Interleukin-3 coordinates glial-peripheral immune crosstalk to incite multiple sclerosis.
Kiss MG., Mindur JE., Yates AG., Lee D., Fullard JF., Anzai A., Poller WC., Christie KA., Iwamoto Y., Roudko V., Downey J., Chan CT., Huynh P., Janssen H., Ntranos A., Hoffmann JD., Jacob W., Goswami S., Singh S., Leppert D., Kuhle J., Kim-Schulze S., Nahrendorf M., Kleinstiver BP., Probert F., Roussos P., Swirski FK., McAlpine CS.

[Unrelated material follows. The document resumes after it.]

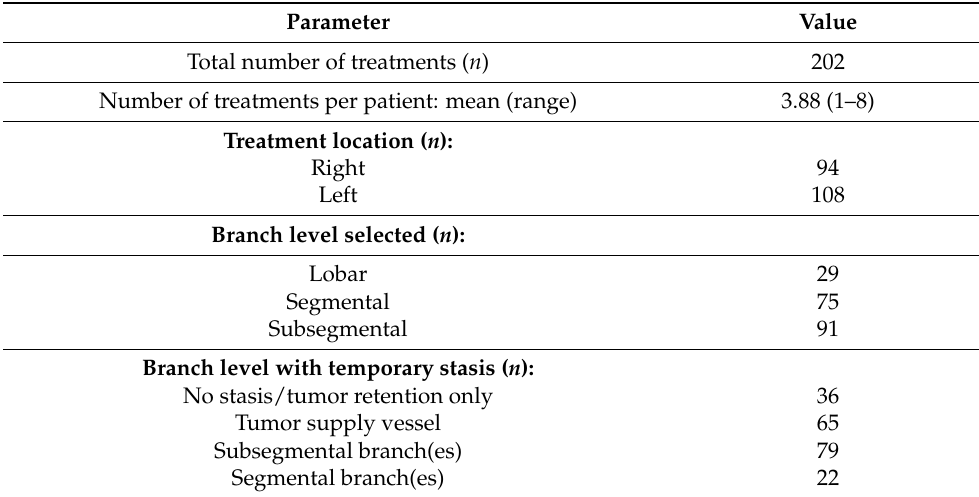
Table 2. Technical details of therapy with drug-eluting microspheres (100 µ m) loaded with irinotecan. Parameter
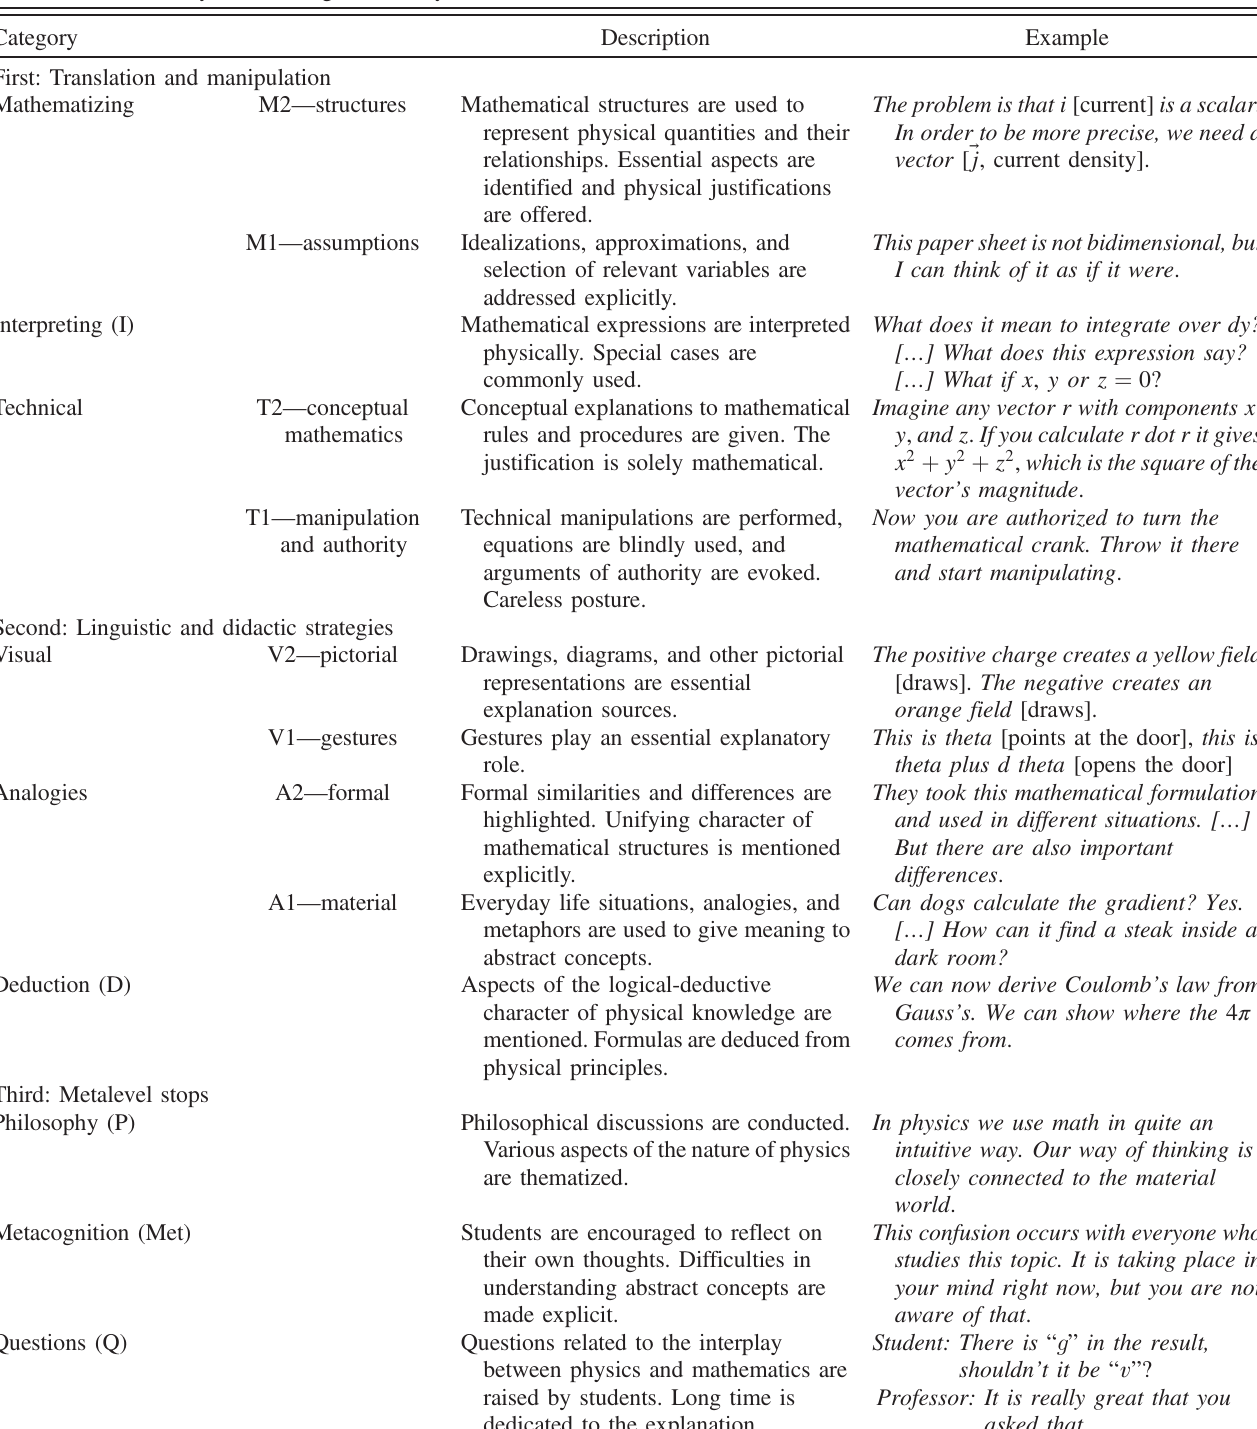
TABLE II. Summary of the categorization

Glial cells and central nervous system (CNS)-infiltrating leukocytes contribute to multiple sclerosis (MS). However, the networks that govern crosstalk among these ontologically distinct populations remain unclear. Here, we show that, in mice and humans, CNS-resident astrocytes and infiltrating CD44hiCD4+ T cells generated interleukin-3 (IL-3), while microglia and recruited myeloid cells expressed interleukin-3 receptor-ɑ (IL-3Rɑ). Astrocytic and T cell IL-3 elicited an immune migratory and chemotactic program by IL-3Rɑ+ myeloid cells that enhanced CNS immune cell infiltration, exacerbating MS and its preclinical model. Multiregional snRNA-seq of human CNS tissue revealed the appearance of IL3RA-expressing myeloid cells with chemotactic programming in MS plaques. IL3RA expression by plaque myeloid cells and IL-3 amount in the cerebrospinal fluid predicted myeloid and T cell abundance in the CNS and correlated with MS severity. Our findings establish IL-3:IL-3RA as a glial-peripheral immune network that prompts immune cell recruitment to the CNS and worsens MS.